Green functions (GFs) are an essential ingredient in waveform-based earthquake source inversions. Hence, their error due to imprecise knowledge of a crustal model is the major source of uncertainty of the inferred earthquake source parameters. Strategies how to incorporate the modeling error (uncertainty) of the GFs in waveform inversions have been recently introduced (Yagi and Fukahata, 2011; Duputel et al., 2014). They rely on statistical description of the GFs uncertainty by means of the covariance matrix.

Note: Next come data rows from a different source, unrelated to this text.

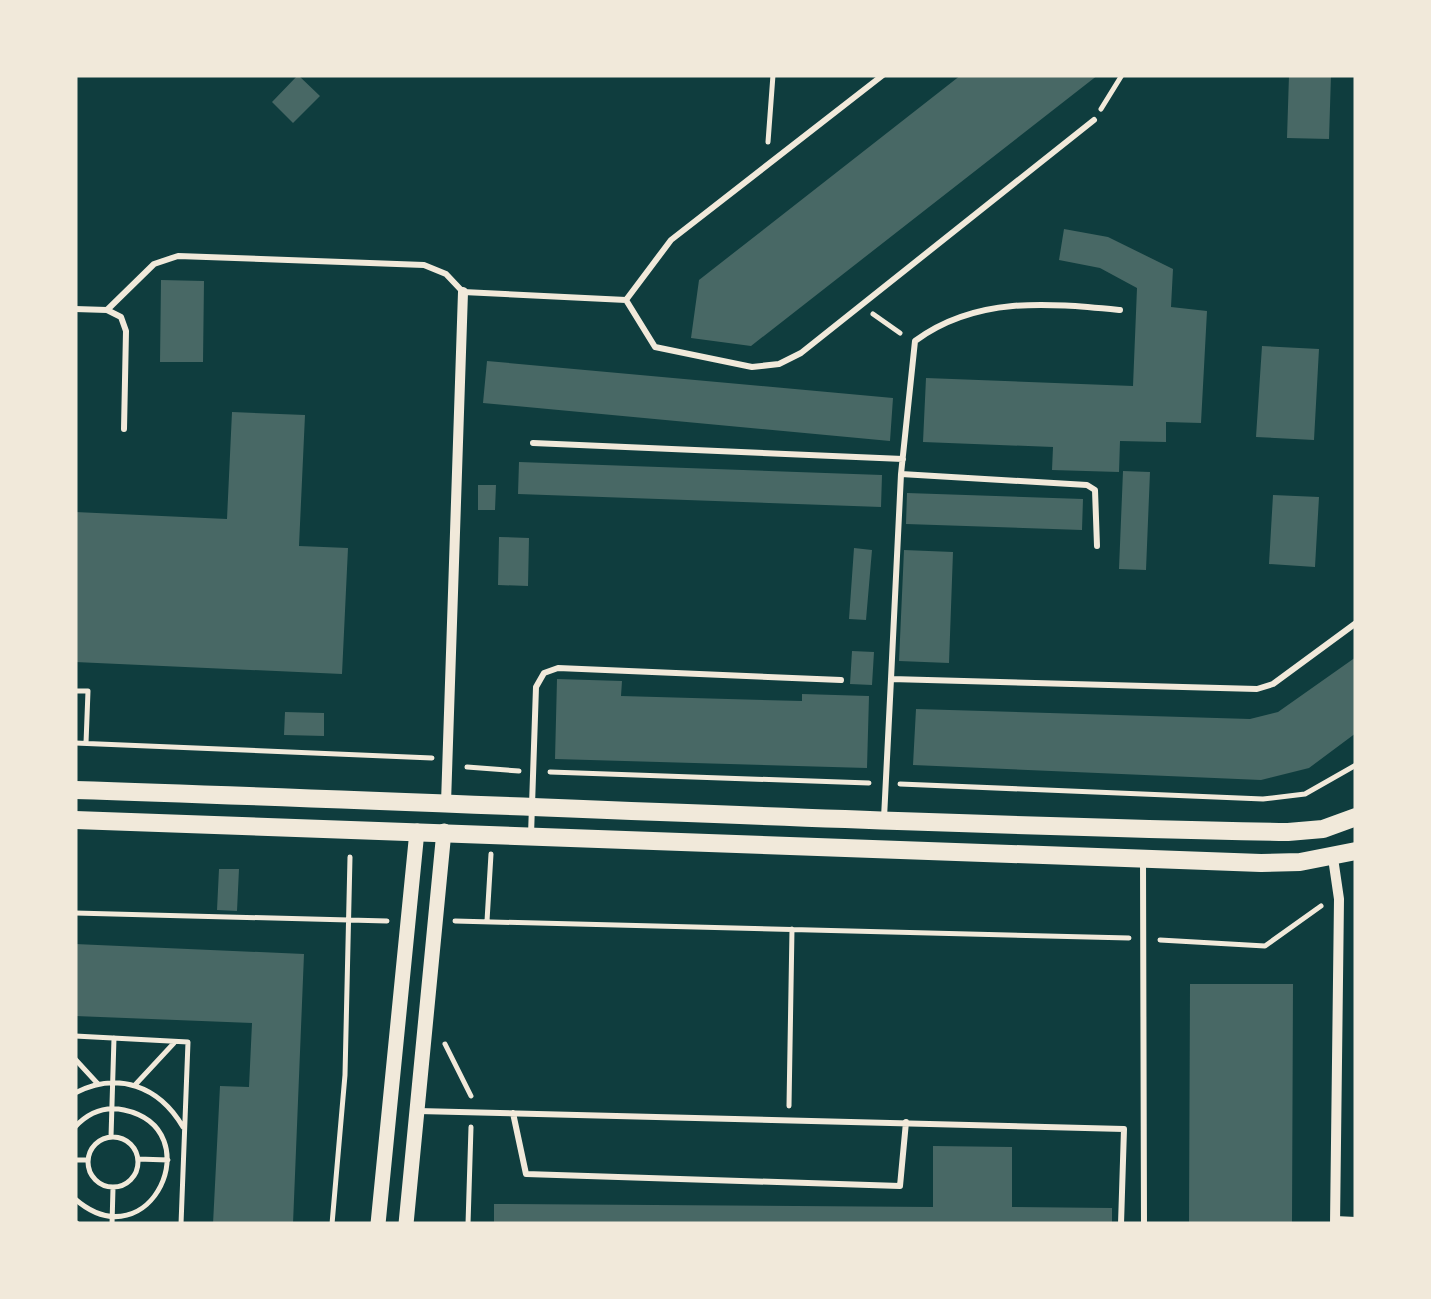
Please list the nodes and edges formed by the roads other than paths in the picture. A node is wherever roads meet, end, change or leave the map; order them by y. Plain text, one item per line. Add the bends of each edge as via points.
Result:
1 (883, 75) edge
2 (1094, 120) road end
3 (463, 292) junction
4 (626, 300) junction
5 (75, 309) edge
6 (107, 310) junction
7 (1120, 310) dead end
8 (124, 429) dead end
9 (534, 443) dead end
10 (902, 459) junction
11 (902, 474) junction
12 (1097, 546) dead end
13 (1356, 623) edge
14 (891, 679) junction
15 (841, 680) dead end
16 (75, 790) edge
17 (446, 803) junction
18 (532, 807) junction
19 (1356, 817) edge
20 (75, 820) edge
21 (884, 824) junction
22 (417, 831) junction
23 (444, 831) junction
24 (531, 835) junction
25 (1356, 851) edge
26 (1333, 858) junction
27 (1143, 859) junction
28 (417, 1111) junction
29 (513, 1113) junction
30 (906, 1122) junction
31 (1356, 1220) edge
32 (1335, 1222) edge
33 (378, 1224) edge
34 (406, 1224) edge
35 (1121, 1224) edge
36 (1144, 1224) edge

1 - 4 lane via 671,240
2 - 4 lane via 779,364 752,367 655,347
3 - 4 lane
3 - 6 lane via 446,274 424,265 178,256 154,264
3 - 17 street
5 - 6 lane
6 - 8 lane via 121,316 126,330
7 - 10 lane via 990,306 932,328 914,342 909,362
9 - 10 lane
10 - 11 lane
11 - 12 lane via 1087,485 1099,501
11 - 14 lane
13 - 14 lane via 1258,689
14 - 21 lane
15 - 18 lane via 558,668 544,673 536,687
16 - 17 main road
17 - 18 main road
17 - 22 main road
17 - 23 main road
18 - 21 main road
18 - 24 lane
19 - 21 main road via 1288,832
20 - 22 main road
22 - 23 main road
22 - 33 street
23 - 24 main road
23 - 28 street
24 - 27 main road
25 - 26 main road
26 - 27 main road
26 - 32 street via 1339,899
27 - 36 lane
28 - 29 lane
28 - 34 street
29 - 30 lane
29 - 30 lane via 526,1174 900,1186
30 - 35 lane via 1124,1129
31 - 32 lane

This study is devoted to estimation of covariance matrix of full wavefield GFs, describing the effect of velocity model uncertainty. By means of Monte Carlo simulations in randomly perturbed 1D velocity models we analyze the dependence of the covariances on the strength of the perturbations, receiver-source distances, and frequency ranges. Since the covariance matrix estimation is numerically very expensive and thus hardly applicable in practice, we propose simplified approaches. The first simplification uses the „Approximate covariance function“ based on GFs in the mean velocity model. The second possible simplification „Stacionarized covariance function“ (i.e. averaged over time) leads to a simple analytical formula for covariance function. The both simplifications exhibit very good agreement with the Monte Carlo simulations, and may be easily implemented in currently existing inversion techniques.

References:

Duputel, Z., Agram, P.S., Simons, M., Minson, S.E. Beck, J.L., 2014. Accounting for prediction uncertainty when inferring subsurface fault slipl, Geophys. J. Int., 197 (1), 464-482.

Yagi, Y. Fukahata, Y., 2011. Introduction of uncertainty of Green's function into waveform inversion for seismic source processes, Geophys. J. Int., 186 (2), 711-720.